▶ **ABOUT THIS TASK**:
Without altering a word, return the records below, but exclude the pictures.

▶ **SUPPLIED RECORDS**:
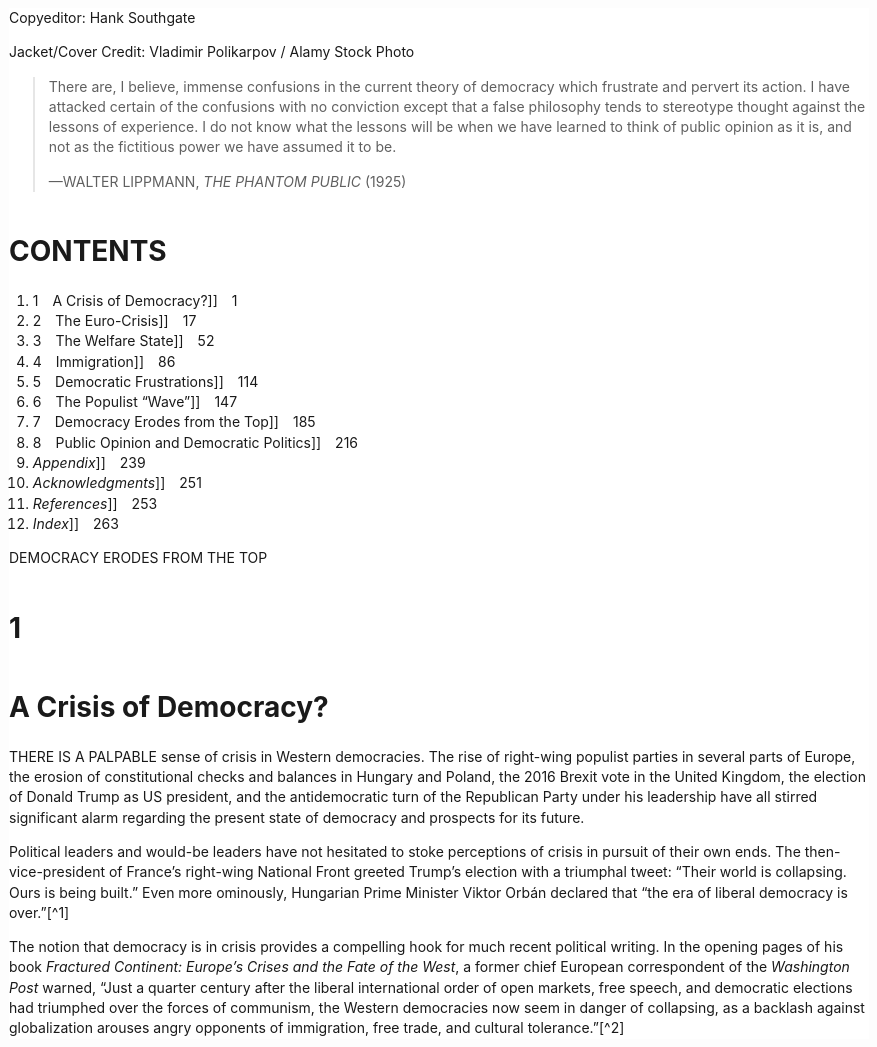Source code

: Copyeditor: Hank Southgate

Jacket/Cover Credit: Vladimir Polikarpov / Alamy Stock Photo   

> There are, I believe, immense confusions in the current theory of democracy which frustrate and pervert its action. I have attacked certain of the confusions with no conviction except that a false philosophy tends to stereotype thought against the lessons of experience. I do not know what the lessons will be when we have learned to think of public opinion as it is, and not as the fictitious power we have assumed it to be.
> 
> —WALTER LIPPMANN, _THE PHANTOM PUBLIC_ (1925)   

# CONTENTS

1. 1    A Crisis of Democracy?]]    1
2. 2    The Euro-Crisis]]    17
3. 3    The Welfare State]]    52
4. 4    Immigration]]    86
5. 5    Democratic Frustrations]]    114
6. 6    The Populist “Wave”]]    147
7. 7    Democracy Erodes from the Top]]    185
8. 8    Public Opinion and Democratic Politics]]    216
9. _Appendix_]]    239
10. _Acknowledgments_]]    251
11. _References_]]    253
12. _Index_]]    263

   

DEMOCRACY ERODES FROM THE TOP   

# 1

# A Crisis of Democracy?

THERE IS A PALPABLE sense of crisis in Western democracies. The rise of right-wing populist parties in several parts of Europe, the erosion of constitutional checks and balances in Hungary and Poland, the 2016 Brexit vote in the United Kingdom, the election of Donald Trump as US president, and the antidemocratic turn of the Republican Party under his leadership have all stirred significant alarm regarding the present state of democracy and prospects for its future.

Political leaders and would-be leaders have not hesitated to stoke perceptions of crisis in pursuit of their own ends. The then-vice-president of France’s right-wing National Front greeted Trump’s election with a triumphal tweet: “Their world is collapsing. Ours is being built.” Even more ominously, Hungarian Prime Minister Viktor Orbán declared that “the era of liberal democracy is over.”[^1]

The notion that democracy is in crisis provides a compelling hook for much recent political writing. In the opening pages of his book _Fractured Continent: Europe’s Crises and the Fate of the West_, a former chief European correspondent of the _Washington Post_ warned, “Just a quarter century after the liberal international order of open markets, free speech, and democratic elections had triumphed over the forces of communism, the Western democracies now seem in danger of collapsing, as a backlash against globalization arouses angry opponents of immigration, free trade, and cultural tolerance.”[^2]
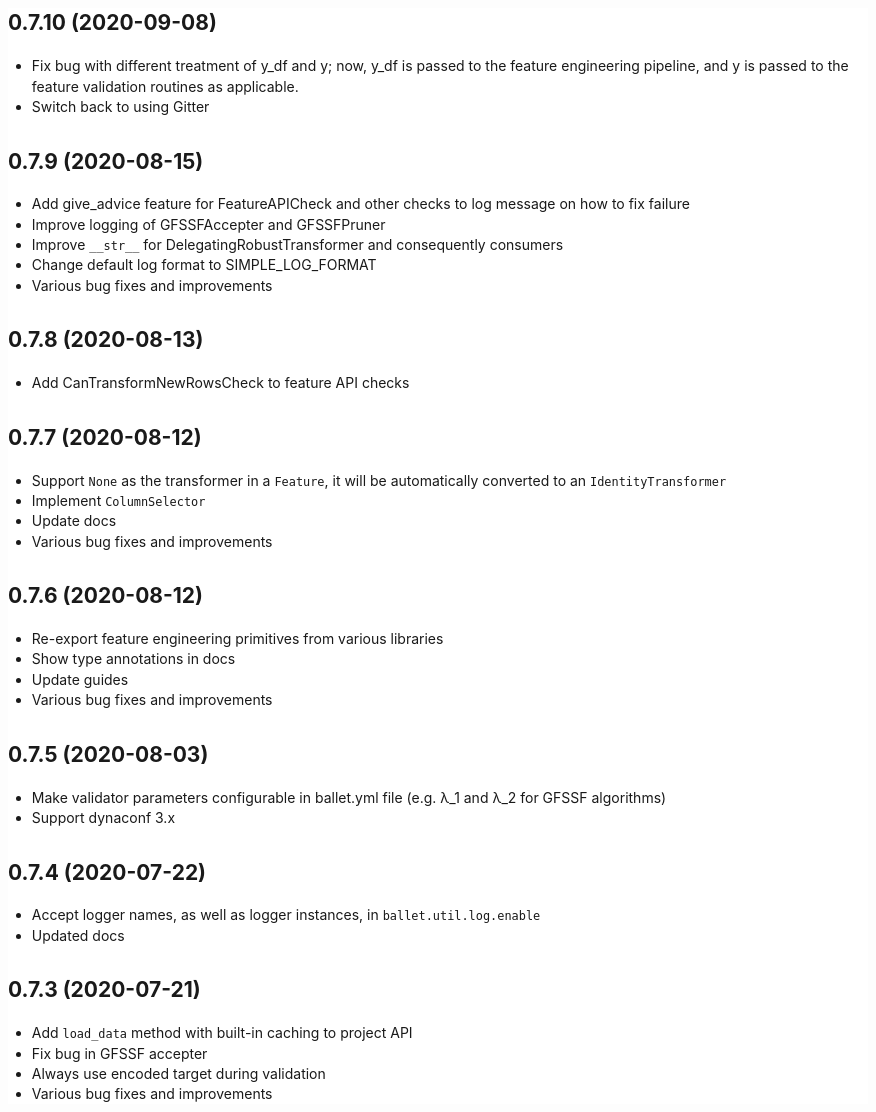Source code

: ## 0.7.10 (2020-09-08)

* Fix bug with different treatment of y_df and y; now, y_df is passed to the feature engineering pipeline, and y is passed to the feature validation routines as applicable.
* Switch back to using Gitter

## 0.7.9 (2020-08-15)

* Add give_advice feature for FeatureAPICheck and other checks to log message on how to fix failure
* Improve logging of GFSSFAccepter and GFSSFPruner
* Improve `__str__` for DelegatingRobustTransformer and consequently consumers
* Change default log format to SIMPLE_LOG_FORMAT
* Various bug fixes and improvements

## 0.7.8 (2020-08-13)

* Add CanTransformNewRowsCheck to feature API checks

## 0.7.7 (2020-08-12)

* Support `None` as the transformer in a `Feature`, it will be automatically converted to an `IdentityTransformer`
* Implement `ColumnSelector`
* Update docs
* Various bug fixes and improvements

## 0.7.6 (2020-08-12)

* Re-export feature engineering primitives from various libraries
* Show type annotations in docs
* Update guides
* Various bug fixes and improvements

## 0.7.5 (2020-08-03)

* Make validator parameters configurable in ballet.yml file (e.g. λ_1 and λ_2 for GFSSF algorithms)
* Support dynaconf 3.x

## 0.7.4 (2020-07-22)

* Accept logger names, as well as logger instances, in `ballet.util.log.enable`
* Updated docs

## 0.7.3 (2020-07-21)

* Add `load_data` method with built-in caching to project API
* Fix bug in GFSSF accepter
* Always use encoded target during validation
* Various bug fixes and improvements
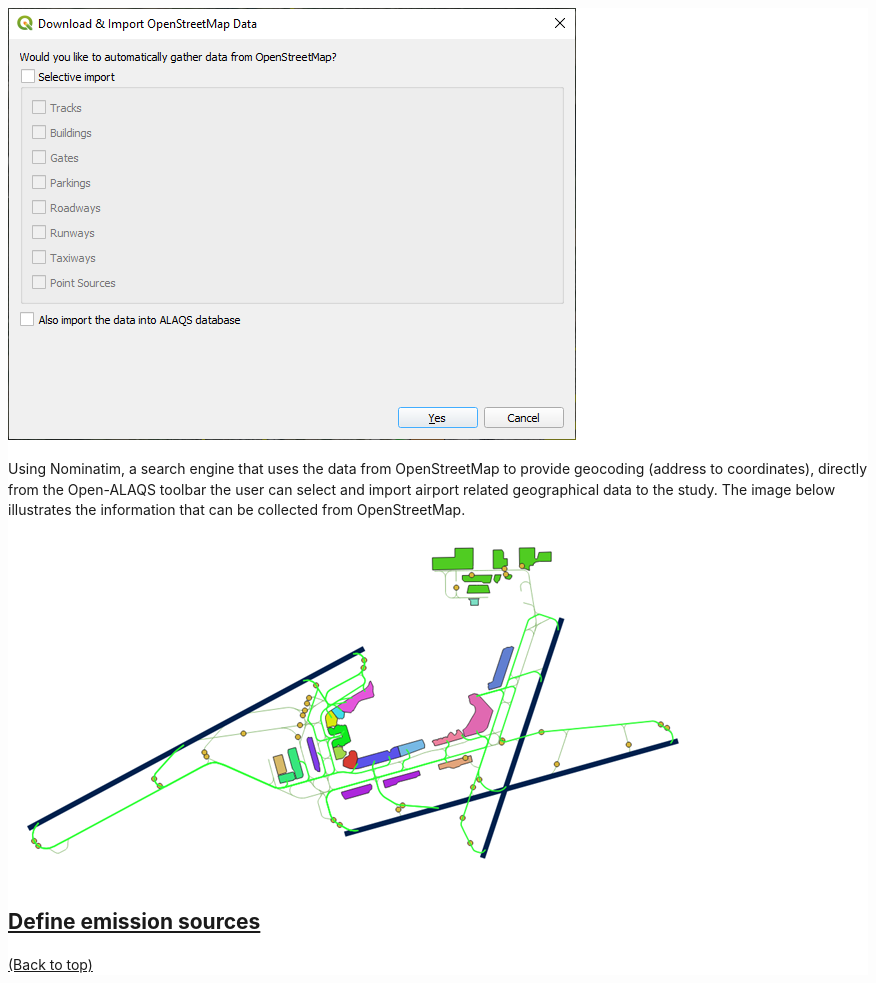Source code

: ![import-osm-data.PNG](./../open_alaqs/assets/import-osm-data.PNG)

Using Nominatim, a search engine that uses the data from OpenStreetMap to provide geocoding (address to coordinates), directly from the Open-ALAQS toolbar the user can select and import airport related geographical data to the study. The image below illustrates the information that can be collected from OpenStreetMap.

![import-osm-data-ex2.PNG](./../open_alaqs/assets/import-osm-data-ex2.PNG)

## [Define emission sources](#define-emission-sources)
[(Back to top)](#table-of-contents)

▶ **SOLUTION FOR THIS PROBLEM**:
Source code

: Copyeditor: Hank Southgate

Jacket/Cover Credit: Vladimir Polikarpov / Alamy Stock Photo   

> There are, I believe, immense confusions in the current theory of democracy which frustrate and pervert its action. I have attacked certain of the confusions with no conviction except that a false philosophy tends to stereotype thought against the lessons of experience. I do not know what the lessons will be when we have learned to think of public opinion as it is, and not as the fictitious power we have assumed it to be.
> 
> —WALTER LIPPMANN, _THE PHANTOM PUBLIC_ (1925)   

# CONTENTS

1. 1    A Crisis of Democracy?]]    1
2. 2    The Euro-Crisis]]    17
3. 3    The Welfare State]]    52
4. 4    Immigration]]    86
5. 5    Democratic Frustrations]]    114
6. 6    The Populist “Wave”]]    147
7. 7    Democracy Erodes from the Top]]    185
8. 8    Public Opinion and Democratic Politics]]    216
9. _Appendix_]]    239
10. _Acknowledgments_]]    251
11. _References_]]    253
12. _Index_]]    263

   

DEMOCRACY ERODES FROM THE TOP   

# 1

# A Crisis of Democracy?

THERE IS A PALPABLE sense of crisis in Western democracies. The rise of right-wing populist parties in several parts of Europe, the erosion of constitutional checks and balances in Hungary and Poland, the 2016 Brexit vote in the United Kingdom, the election of Donald Trump as US president, and the antidemocratic turn of the Republican Party under his leadership have all stirred significant alarm regarding the present state of democracy and prospects for its future.

Political leaders and would-be leaders have not hesitated to stoke perceptions of crisis in pursuit of their own ends. The then-vice-president of France’s right-wing National Front greeted Trump’s election with a triumphal tweet: “Their world is collapsing. Ours is being built.” Even more ominously, Hungarian Prime Minister Viktor Orbán declared that “the era of liberal democracy is over.”[^1]

The notion that democracy is in crisis provides a compelling hook for much recent political writing. In the opening pages of his book _Fractured Continent: Europe’s Crises and the Fate of the West_, a former chief European correspondent of the _Washington Post_ warned, “Just a quarter century after the liberal international order of open markets, free speech, and democratic elections had triumphed over the forces of communism, the Western democracies now seem in danger of collapsing, as a backlash against globalization arouses angry opponents of immigration, free trade, and cultural tolerance.”[^2]
Source code

: ## 0.7.10 (2020-09-08)

* Fix bug with different treatment of y_df and y; now, y_df is passed to the feature engineering pipeline, and y is passed to the feature validation routines as applicable.
* Switch back to using Gitter

## 0.7.9 (2020-08-15)

* Add give_advice feature for FeatureAPICheck and other checks to log message on how to fix failure
* Improve logging of GFSSFAccepter and GFSSFPruner
* Improve `__str__` for DelegatingRobustTransformer and consequently consumers
* Change default log format to SIMPLE_LOG_FORMAT
* Various bug fixes and improvements

## 0.7.8 (2020-08-13)

* Add CanTransformNewRowsCheck to feature API checks

## 0.7.7 (2020-08-12)

* Support `None` as the transformer in a `Feature`, it will be automatically converted to an `IdentityTransformer`
* Implement `ColumnSelector`
* Update docs
* Various bug fixes and improvements

## 0.7.6 (2020-08-12)

* Re-export feature engineering primitives from various libraries
* Show type annotations in docs
* Update guides
* Various bug fixes and improvements

## 0.7.5 (2020-08-03)

* Make validator parameters configurable in ballet.yml file (e.g. λ_1 and λ_2 for GFSSF algorithms)
* Support dynaconf 3.x

## 0.7.4 (2020-07-22)

* Accept logger names, as well as logger instances, in `ballet.util.log.enable`
* Updated docs

## 0.7.3 (2020-07-21)

* Add `load_data` method with built-in caching to project API
* Fix bug in GFSSF accepter
* Always use encoded target during validation
* Various bug fixes and improvements
Source code

: ![import-osm-data.PNG](./../open_alaqs/assets/import-osm-data.PNG)

Using Nominatim, a search engine that uses the data from OpenStreetMap to provide geocoding (address to coordinates), directly from the Open-ALAQS toolbar the user can select and import airport related geographical data to the study. The image below illustrates the information that can be collected from OpenStreetMap.

![import-osm-data-ex2.PNG](./../open_alaqs/assets/import-osm-data-ex2.PNG)

## [Define emission sources](#define-emission-sources)
[(Back to top)](#table-of-contents)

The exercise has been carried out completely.